Here is where I laugh at myself. It is not such a simple thing when it comes down to pushing that ‘enter’ key. All of those voices that tell me how stupid, how hollow or how mundane and lifeless an entry is start clamoring in my head. They ridicule me long before any one else gets the chance. And I start to crumble, my resolve to DO THIS thing turns to mush. My finger wavers. And suddenly…

…I am that little girl on the playground who is surrounded by wicked, jeering children who push me and pull my hair and call me ugly and stupid. They punch me in the stomach and push me to the ground and throw my books in the gutter. And I cry because I feel so helpless. In a flash it all happens again. I see a minor case of Post Traumatic Stress Disorder in the making. But, then I think to myself, “What could this current public to do me that has not already been done by those mean school mates?”

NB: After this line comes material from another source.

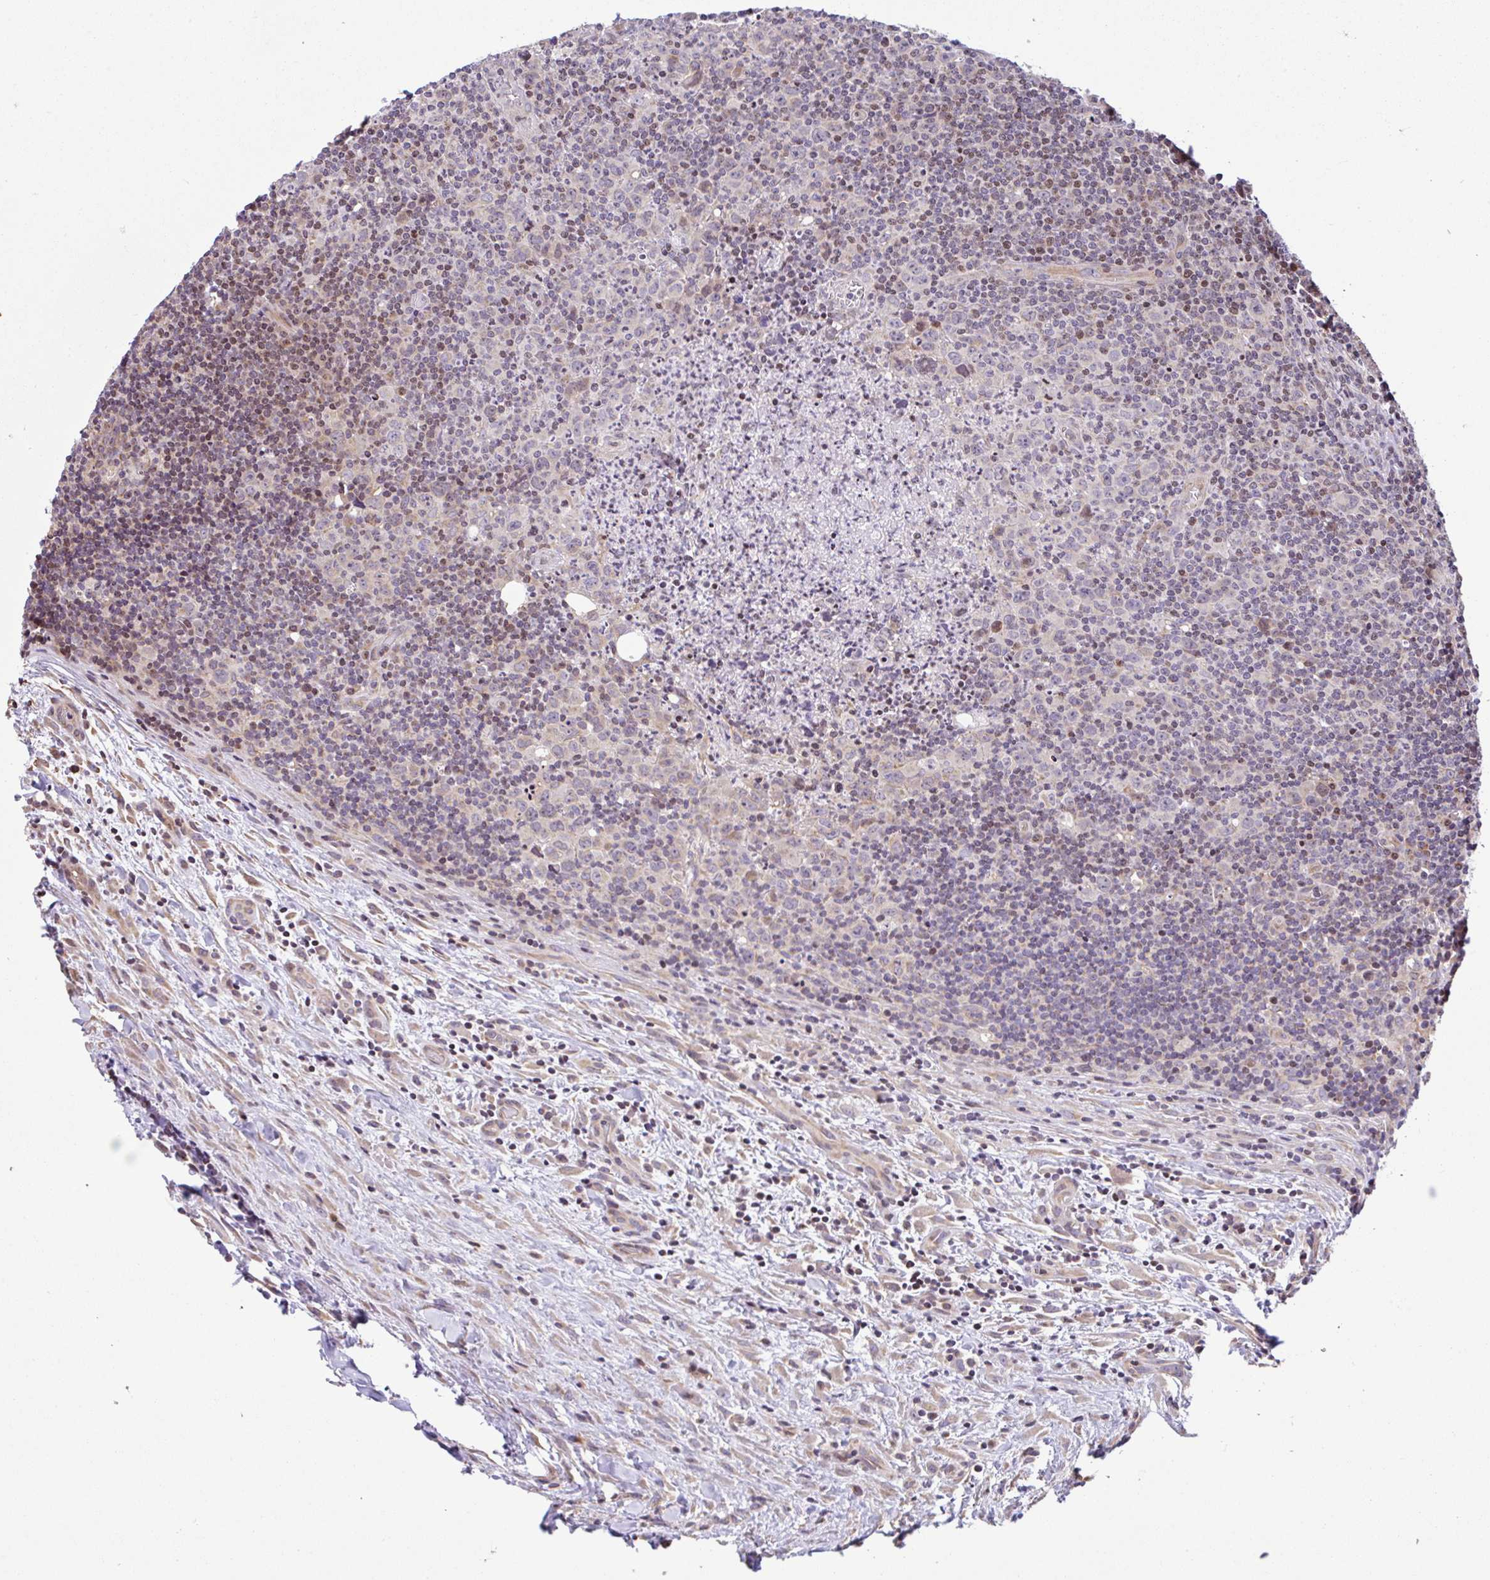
{"staining": {"intensity": "negative", "quantity": "none", "location": "none"}, "tissue": "lymphoma", "cell_type": "Tumor cells", "image_type": "cancer", "snomed": [{"axis": "morphology", "description": "Hodgkin's disease, NOS"}, {"axis": "topography", "description": "Lymph node"}], "caption": "This is a histopathology image of immunohistochemistry (IHC) staining of lymphoma, which shows no staining in tumor cells.", "gene": "FIGNL1", "patient": {"sex": "female", "age": 18}}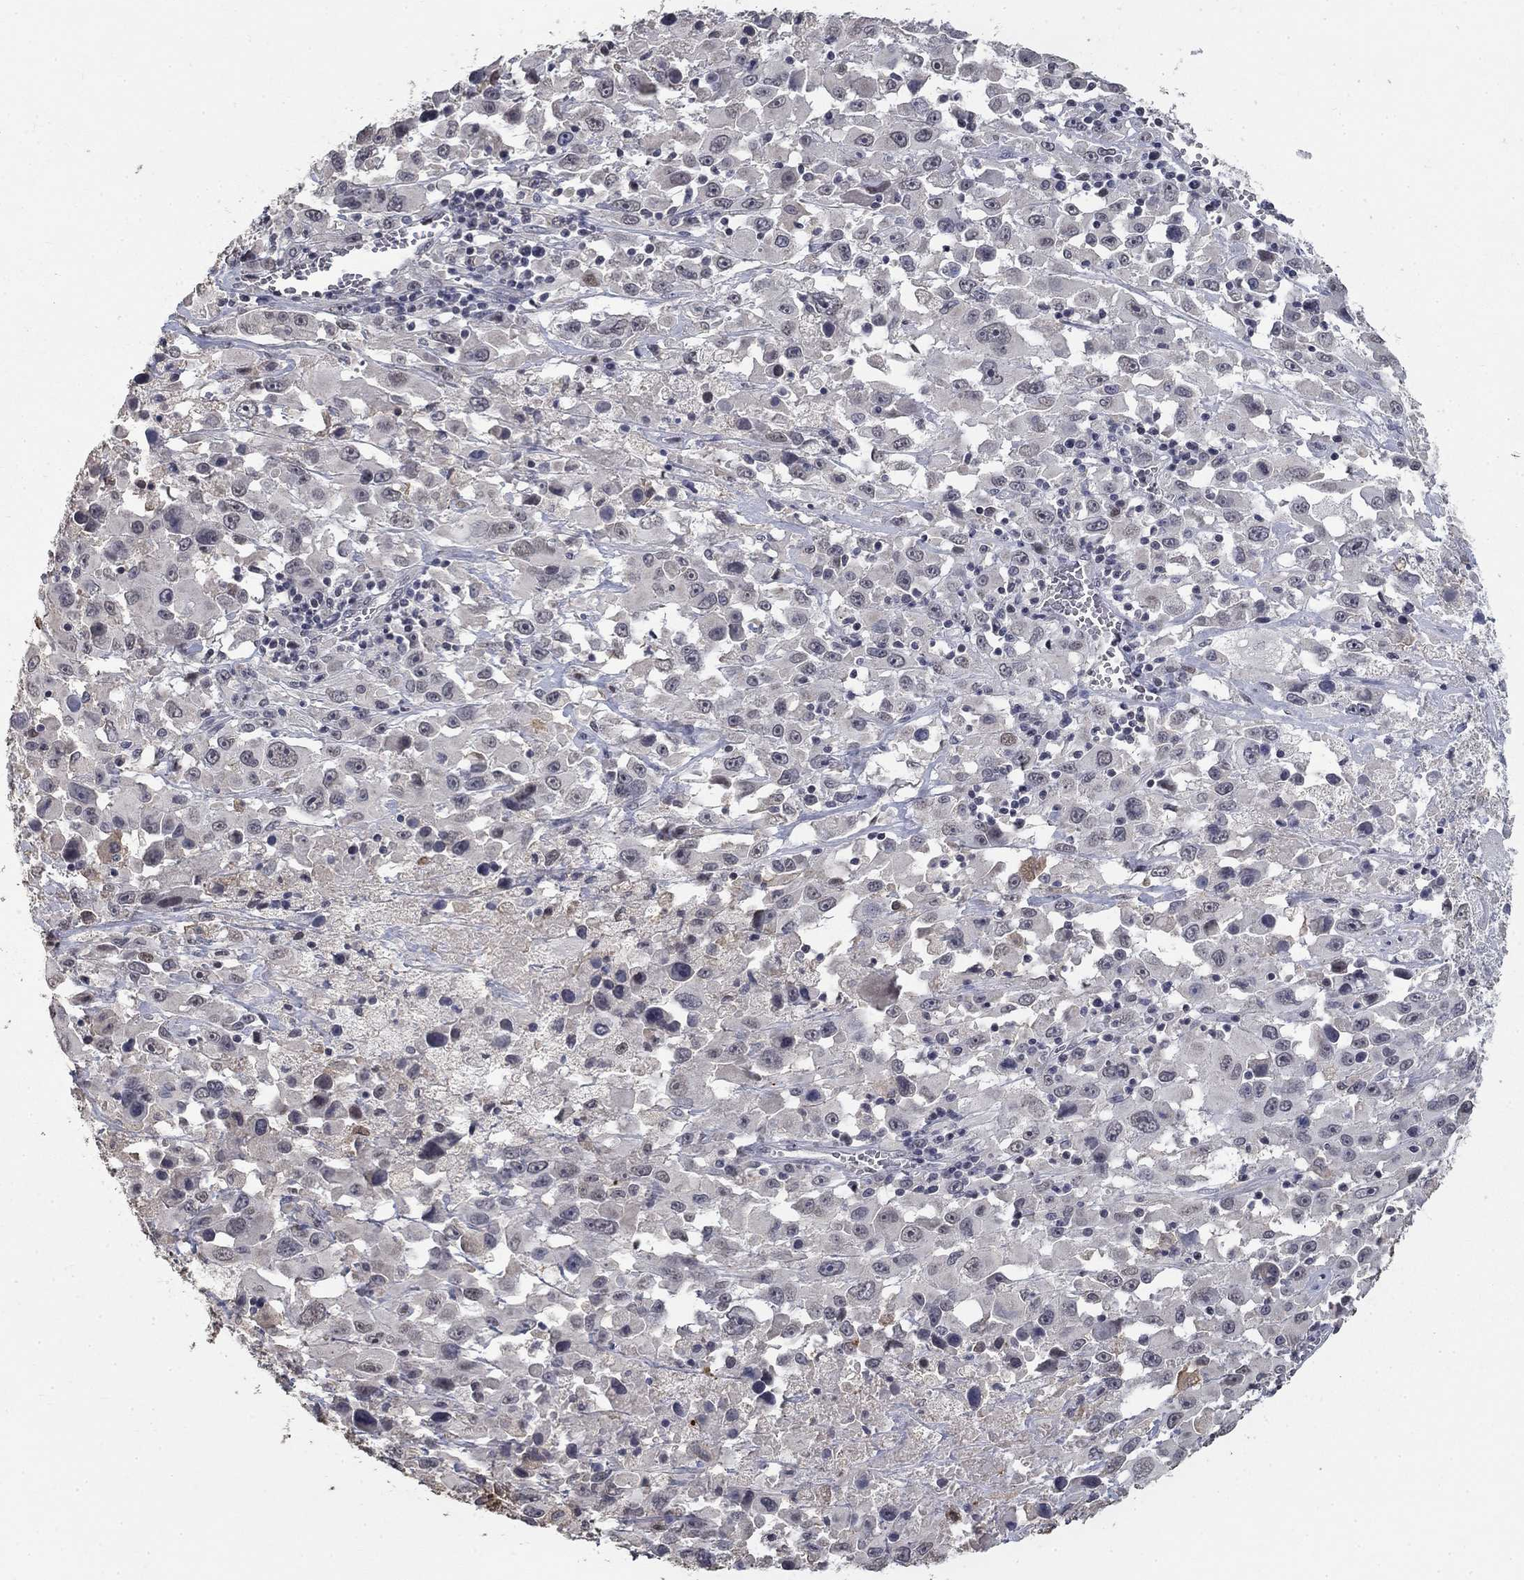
{"staining": {"intensity": "negative", "quantity": "none", "location": "none"}, "tissue": "melanoma", "cell_type": "Tumor cells", "image_type": "cancer", "snomed": [{"axis": "morphology", "description": "Malignant melanoma, Metastatic site"}, {"axis": "topography", "description": "Lymph node"}], "caption": "There is no significant staining in tumor cells of malignant melanoma (metastatic site). (DAB immunohistochemistry, high magnification).", "gene": "SPATA33", "patient": {"sex": "male", "age": 50}}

The answer, of course, is ‘Nothing’.

I guess that I am just telling you all that what I have to say is just as important as what any one else might say on any given topic or what any one else might write for any purpose, whether to entertain or to educate. No, I don’t have a very ‘thick skin’. But, don’t let that stop you from saying what ever it is that you want to say about any blog post I might create. I don’t have to publish it if I don’t want to (that’s one of the great things about blogging).  If you say what is on your mind, I might learn a thing or two. So might you.

I guess what I am just saying here is that there is so much more I could fill these pages with. And, I just might do it, a little at a time. I can be twisted and deviant. I can be poetic and magical. I can be troublesome. I can be agreeable. My writing, just like my psyche, has many facets. We are, each of us, a bright jewel of information, entertainment and nonsense.

Things will follow. I may not write for weeks. But, hopefully, that does not mean I will lose readers of this blog because, make no mistake, I plan to knock your socks off at some point in time. After much editing and re-writing in some cases. But, someday.

And I EXPECT some kind of comment, feedback, reply, criticism or rating.

Happy Holidays to all.  And to all a good write!